De son côté, l’ex-secrétaire d’État Sonia Backès, figure de proue de la droite de l’archipel et présidente de la province Sud, a demandé à Emmanuel Macron de déclarer l’état d’urgence, « notamment en engageant l’armée aux côtés des forces de police et de gendarmerie »« Nous sommes en état de guerre civile », a-t-elle déploré dans un courrier adressé au président de la République. Une demande également formulée par Éric Ciotti, le patron du parti Les Républicains (LR), dont Sonia Backès est issue.

La responsabilité de l’État français est immense.

Mélanie Vogel, sénatrice écologiste

En métropole, plusieurs responsables politiques de la Nouvelle Union populaire écologique et sociale (Nupes), dont toutes les composantes sont farouchement opposées au projet gouvernemental, ont réagi au drame de la nuit passée. C’est notamment le cas du député La France insoumise (LFI) Éric Coquerel « Les premiers responsables de ces événements dramatiques sont ceux qui ont décidé du passage en force que constitue le projet de loi constitutionnelle, véritable rupture avec le processus ouvert par les accords de Nouméa. L’exécutif doit retirer en urgence ce texte et réouvrir le dialogue. »

« Un premier mort kanak en Nouvelle-Calédonie après une nuit d’émeutes. La responsabilité de l’État français est immense. Il sera bientôt trop tard pour revenir à la raison, retirer le projet de loi constitutionnelle et créer les conditions d’un dialogue. Chaque heure compte », a également écrit la sénatrice écologiste Mélanie Vogel sur le réseau social X« Le pire était à craindre. Il est arrivé. […] Emmanuel Macron et son gouvernement ont soufflé sur les braises de la colère en maintenant ce texte de loi rejeté par l’assemblée kanake », a commenté le secrétaire national du Parti communiste français (PCF), Fabien Roussel.

Des milices de quartier s’organisent

Mercredi matin, faute d’approvisionnement des commerces, les pénuries alimentaires ont provoqué de très longues files d’attente devant les magasins. Certains à Nouméa étaient pris d’assaut, d’autres étaient quasiment vides, n’ayant plus de pain ni de riz à vendre.

Dans les quartiers, la débrouille s’organise. « Nous nous sommes organisés spontanément », a expliqué à l’AFP David, un habitant du quartier de Ouema souhaitant garder l’anonymat. « Hier en fin de journée, des gens ont essayé de faire entrer quatre barils d’essence. Nous filtrons la circulation la journée », a-t-il indiqué, alors que certains habitants se sont « armés » de clubs de golf ou de cannes de croquet.

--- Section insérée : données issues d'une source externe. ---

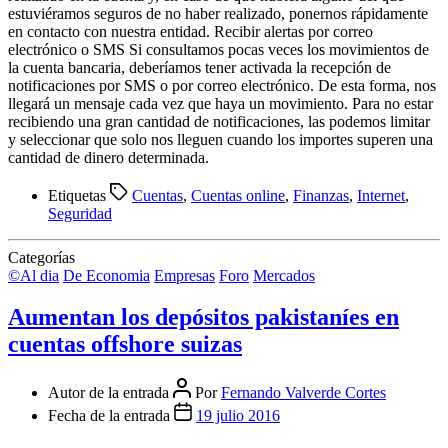
estuviéramos seguros de no haber realizado, ponernos rápidamente
en contacto con nuestra entidad. Recibir alertas por correo
electrónico o SMS Si consultamos pocas veces los movimientos de
la cuenta bancaria, deberíamos tener activada la recepción de
notificaciones por SMS o por correo electrónico. De esta forma, nos
llegará un mensaje cada vez que haya un movimiento. Para no estar
recibiendo una gran cantidad de notificaciones, las podemos limitar
y seleccionar que solo nos lleguen cuando los importes superen una
cantidad de dinero determinada.
Etiquetas
Cuentas
,
Cuentas online
,
Finanzas
,
Internet
,
Seguridad
Categorías
©Al dia
De Economia
Empresas
Foro
Mercados
Aumentan los depósitos pakistaníes en
cuentas offshore suizas
Autor de la entrada
Por
Fernando Valverde Cortes
Fecha de la entrada
19 julio 2016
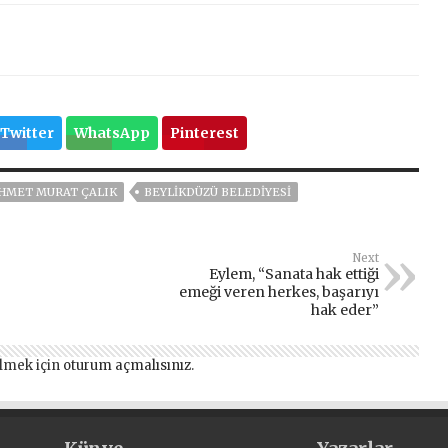
Twitter
WhatsApp
Pinterest
EHMET MURAT ÇALIK
BEYLİKDÜZÜ BELEDİYESİ
Next
Eylem, “Sanata hak ettiği
emeği veren herkes, başarıyı
hak eder”
lmek için
oturum açmalısınız
.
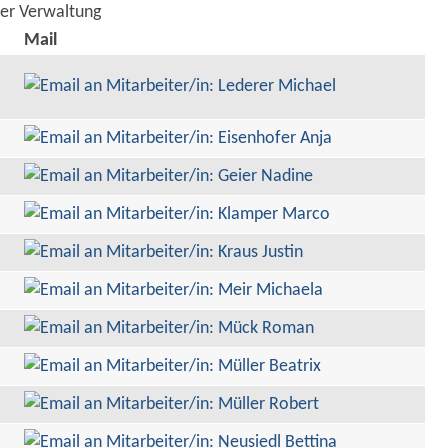
der Verwaltung
Mail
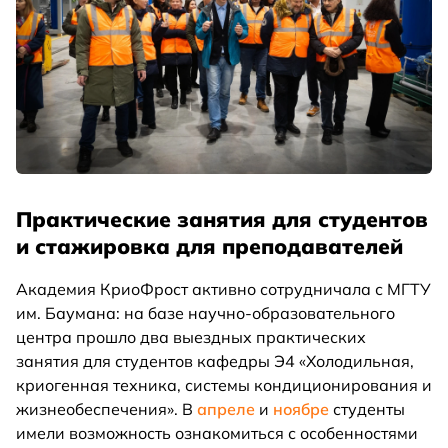
Практические занятия для студентов
и стажировка для преподавателей
Академия КриоФрост активно сотрудничала с МГТУ
им. Баумана: на базе научно-образовательного
центра прошло два выездных практических
занятия для студентов кафедры Э4 «Холодильная,
криогенная техника, системы кондиционирования и
жизнеобеспечения». В
апреле
и
ноябре
студенты
имели возможность ознакомиться с особенностями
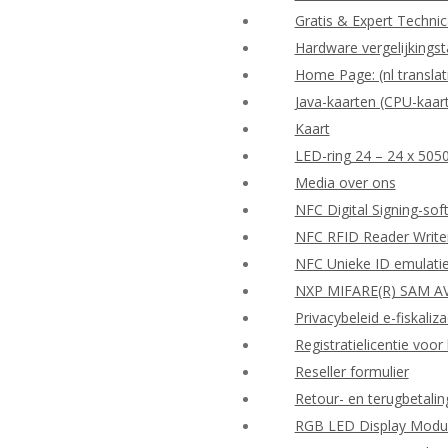
Gratis & Expert Techni
Hardware vergelijkingst
Home Page: (nl translat
Java-kaarten (CPU-kaar
Kaart
LED-ring 24 – 24 x 505
Media over ons
NFC Digital Signing-so
NFC RFID Reader Write
NFC Unieke ID emulati
NXP MIFARE(R) SAM AV
Privacybeleid e-fiskaliza
Registratielicentie vo
Reseller formulier
Retour- en terugbetalin
RGB LED Display Modu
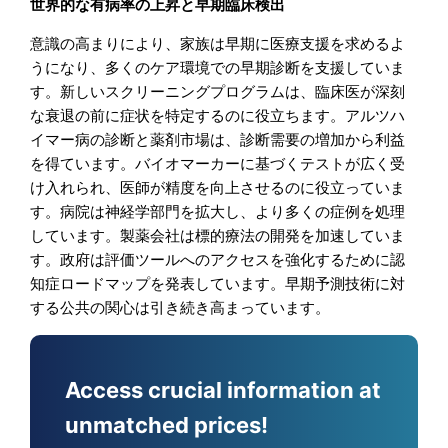
世界的な有病率の上昇と早期臨床検出
意識の高まりにより、家族は早期に医療支援を求めるよ
うになり、多くのケア環境での早期診断を支援していま
す。新しいスクリーニングプログラムは、臨床医が深刻
な衰退の前に症状を特定するのに役立ちます。アルツハ
イマー病の診断と薬剤市場は、診断需要の増加から利益
を得ています。バイオマーカーに基づくテストが広く受
け入れられ、医師が精度を向上させるのに役立っていま
す。病院は神経学部門を拡大し、より多くの症例を処理
しています。製薬会社は標的療法の開発を加速していま
す。政府は評価ツールへのアクセスを強化するために認
知症ロードマップを発表しています。早期予測技術に対
する公共の関心は引き続き高まっています。
Access crucial information at
unmatched prices!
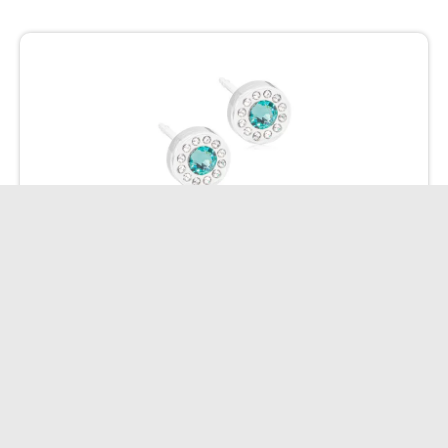
Blomdahl kõrvarõngad Brilliance Halo Crystal/Turquoise 6mm
22.63
€
Lisa korvi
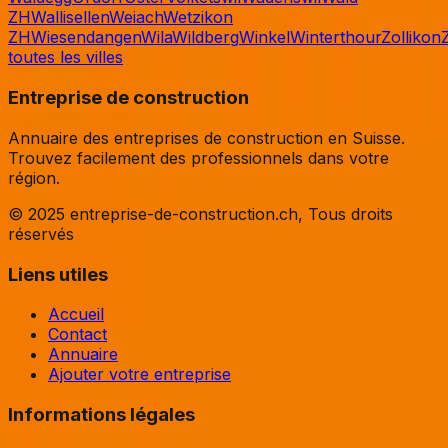
ZH
Wallisellen
Weiach
Wetzikon
ZH
Wiesendangen
Wila
Wildberg
Winkel
Winterthour
Zollikon
toutes les villes
Entreprise de construction
Annuaire des entreprises de construction en Suisse.
Trouvez facilement des professionnels dans votre
région.
© 2025 entreprise-de-construction.ch, Tous droits
réservés
Liens utiles
Accueil
Contact
Annuaire
Ajouter votre entreprise
Informations légales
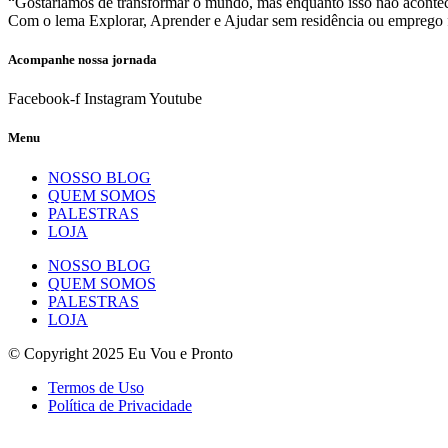
“Gostaríamos de transformar o mundo, mas enquanto isso não acontec
Com o lema Explorar, Aprender e Ajudar sem residência ou emprego f
Acompanhe nossa jornada
Facebook-f
Instagram
Youtube
Menu
NOSSO BLOG
QUEM SOMOS
PALESTRAS
LOJA
NOSSO BLOG
QUEM SOMOS
PALESTRAS
LOJA
© Copyright 2025 Eu Vou e Pronto
Termos de Uso
Política de Privacidade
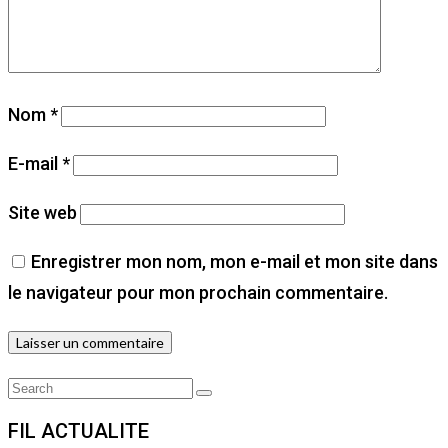
Nom
*
E-mail
*
Site web
Enregistrer mon nom, mon e-mail et mon site dans
le navigateur pour mon prochain commentaire.
Search
Search
for:
FIL ACTUALITE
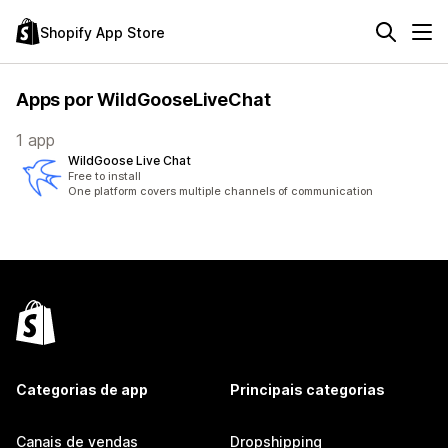
Shopify App Store
Apps por WildGooseLiveChat
1 app
WildGoose Live Chat
Free to install
One platform covers multiple channels of communication
Categorias de app
Principais categorias
Canais de vendas
Dropshipping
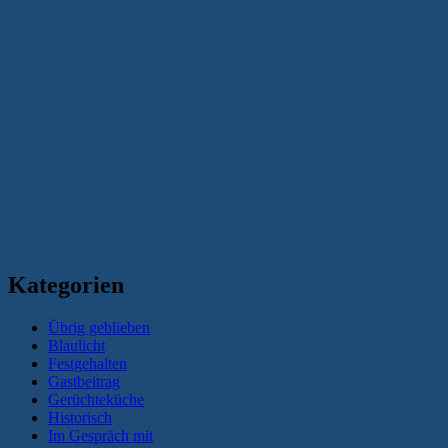
Kategorien
Übrig geblieben
Blaulicht
Festgehalten
Gastbeitrag
Gerüchteküche
Historisch
Im Gespräch mit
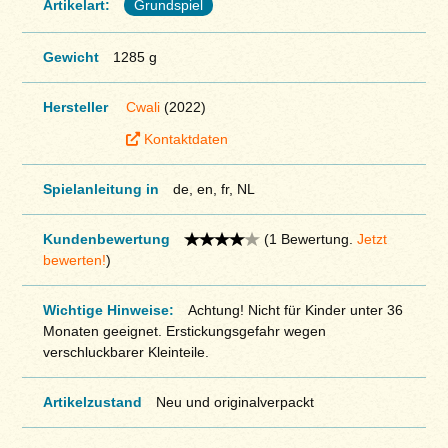
Artikelart:
Grundspiel
Gewicht
1285 g
Hersteller
Cwali
(2022)
Kontaktdaten
Spielanleitung in
de, en, fr, NL
Kundenbewertung
(1 Bewertung.
Jetzt
bewerten!
)
Wichtige Hinweise:
Achtung! Nicht für Kinder unter 36
Monaten geeignet. Erstickungsgefahr wegen
verschluckbarer Kleinteile.
Artikelzustand
Neu und originalverpackt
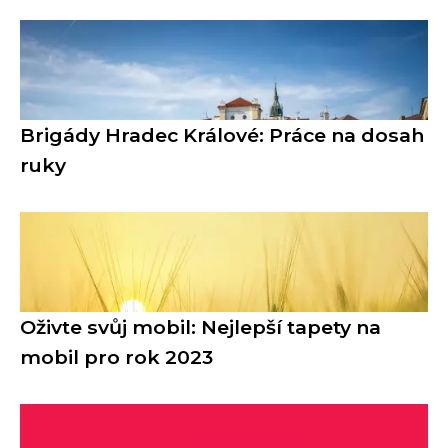
Brigády Hradec Králové: Práce na dosah
ruky
Oživte svůj mobil: Nejlepší tapety na
mobil pro rok 2023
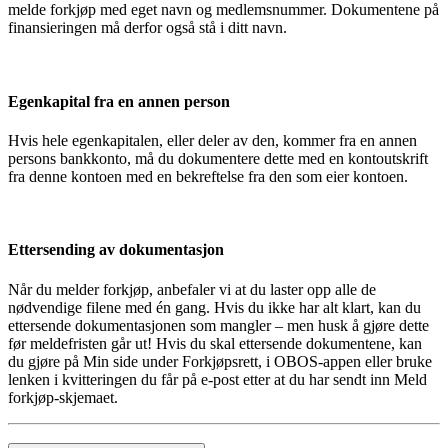
melde forkjøp med eget navn og medlemsnummer. Dokumentene på
finansieringen må derfor også stå i ditt navn.
Egenkapital fra en annen person
Hvis hele egenkapitalen, eller deler av den, kommer fra en annen
persons bankkonto, må du dokumentere dette med en kontoutskrift
fra denne kontoen med en bekreftelse fra den som eier kontoen.
Ettersending av dokumentasjon
Når du melder forkjøp, anbefaler vi at du laster opp alle de
nødvendige filene med én gang. Hvis du ikke har alt klart, kan du
ettersende dokumentasjonen som mangler – men husk å gjøre dette
før meldefristen går ut! Hvis du skal ettersende dokumentene, kan
du gjøre på Min side under Forkjøpsrett, i OBOS-appen eller bruke
lenken i kvitteringen du får på e-post etter at du har sendt inn Meld
forkjøp-skjemaet.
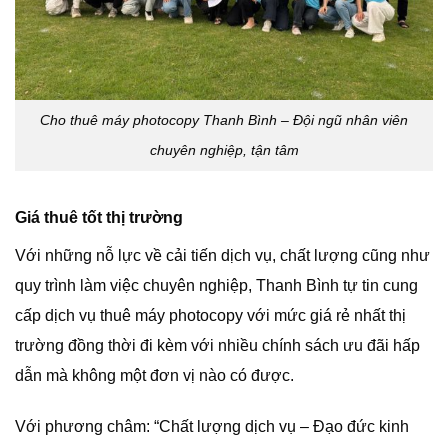
Cho thuê máy photocopy Thanh Bình – Đội ngũ nhân viên
chuyên nghiệp, tận tâm
Giá thuê tốt thị trường
Với những nỗ lực về cải tiến dịch vụ, chất lượng cũng như
quy trình làm việc chuyên nghiệp, Thanh Bình tự tin cung
cấp dịch vụ thuê máy photocopy với mức giá rẻ nhất thị
trường đồng thời đi kèm với nhiều chính sách ưu đãi hấp
dẫn mà không một đơn vị nào có được.
Với phương châm: “Chất lượng dịch vụ – Đạo đức kinh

À Tuband, un autre quartier de Nouméa, des habitants patrouillaient armés de bâtons ou de battes de base-ball, encagoulés ou casqués. « Nous sommes là depuis hier pour protéger la ville, a affirmé à l’AFP Sébastien, 42 ans, qui habite la Vallée-des-Colons, près de Tuband. Les flics sont débordés alors on essaye de se protéger et dès que ça chauffe, nous prévenons les policiers pour qu’ils viennent nous aider. On essaye de faire en sorte que chaque quartier ait sa milice. »

Les premières altercations entre manifestants et forces de l’ordre ont commencé dans la journée de lundi, en marge d’une mobilisation indépendantiste contre la réforme constitutionnelle.

Des gendarmes du GIGN, des policiers du RAID, quatre escadrons de gendarmes mobiles, deux sections de la CRS 8 et une unité spécialisée dans la lutte contre les violences urbaines ont été mobilisés. D’autres renforts étaient en cours d’acheminement dans l’archipel, selon Gérald Darmanin.

Cinquante membres du GIGN vont être envoyés en Nouvelle-Calédonie d’ici la fin de la semaine, a précisé une source proche du dossier à l’AFP, ce qui portera à une centaine les effectifs de l’unité d’élite de la gendarmerie sur le territoire. L’aéroport de Nouméa est fermé depuis lundi jusqu’à nouvel ordre. Le haut-commissaire a indiqué mercredi qu’il avait demandé le renfort de l’armée pour le protéger.